= Problem statement =
Decide whether each statement below agrees with the text on David Dillon Gallagher, answering yes or no and quoting the words from that text that settle it. 1. Gallagher was a co-captain of the Michigan football team in his senior year of 1973. 2. Gallagher made 175 tackles during the 1973 season. 3. Gallagher was selected once to the All-Big Ten Academic squad.

= Page excerpt =
++++++++++++++++++++
David Dillon Gallagher (born January 2, 1952) is a former All-American defensive tackle who played for the University of Michigan Wolverines from 1971–1973 and in the National Football League from 1974-1979.

College career
The University of Michigan's Bentley Historical Library describes Gallagher's contributions as: "One of the finest defensive tackles ever to play at Michigan."  In 1971, he was named to the sophomore All-American team.  As a senior in 1973, he was a co-captain of the Michigan football team.  He made 83 tackles in 1973 and 175 in his three years playing for Bo Schembechler's Wolverines.  He was a consensus first-team All-American as a senior, was also selected twice to the All-Big Ten Academic squad, and was also a recipient of a National Football Foundation and College Football Hall of Fame postgraduate scholarship.
++++++++++++++++++++
= Record set =

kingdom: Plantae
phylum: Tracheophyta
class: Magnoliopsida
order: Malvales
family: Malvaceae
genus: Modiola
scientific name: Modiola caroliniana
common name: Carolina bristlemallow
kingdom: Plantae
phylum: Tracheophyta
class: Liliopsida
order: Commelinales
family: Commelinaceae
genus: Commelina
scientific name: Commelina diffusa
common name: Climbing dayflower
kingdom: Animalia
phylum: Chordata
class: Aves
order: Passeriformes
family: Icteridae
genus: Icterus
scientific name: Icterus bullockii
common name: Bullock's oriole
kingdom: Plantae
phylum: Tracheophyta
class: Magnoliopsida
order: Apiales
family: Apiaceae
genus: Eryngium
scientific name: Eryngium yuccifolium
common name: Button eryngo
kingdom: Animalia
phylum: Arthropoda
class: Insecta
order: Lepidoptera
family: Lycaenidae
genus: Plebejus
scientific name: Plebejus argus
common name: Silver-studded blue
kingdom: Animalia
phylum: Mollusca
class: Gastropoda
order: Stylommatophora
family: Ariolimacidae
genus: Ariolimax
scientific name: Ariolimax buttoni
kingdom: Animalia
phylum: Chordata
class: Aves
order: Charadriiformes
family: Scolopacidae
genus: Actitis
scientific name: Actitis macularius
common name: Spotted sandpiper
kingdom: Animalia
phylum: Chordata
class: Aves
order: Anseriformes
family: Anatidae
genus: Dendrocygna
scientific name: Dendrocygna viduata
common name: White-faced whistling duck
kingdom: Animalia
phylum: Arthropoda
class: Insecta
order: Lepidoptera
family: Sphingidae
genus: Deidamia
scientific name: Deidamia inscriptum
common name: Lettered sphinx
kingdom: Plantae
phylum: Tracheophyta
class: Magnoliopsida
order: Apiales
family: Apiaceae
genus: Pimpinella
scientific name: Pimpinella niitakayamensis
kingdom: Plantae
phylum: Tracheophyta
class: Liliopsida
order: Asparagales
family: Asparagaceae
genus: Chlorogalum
++++++++++++++++++++
= Problem solution =
1. Yes: "As a senior in 1973, he was a co-captain of the Michigan football team."
2. No: "He made 83 tackles in 1973 and 175 in his three years playing for Bo Schembechler's Wolverines."
3. No: "was also selected twice to the All-Big Ten Academic squad"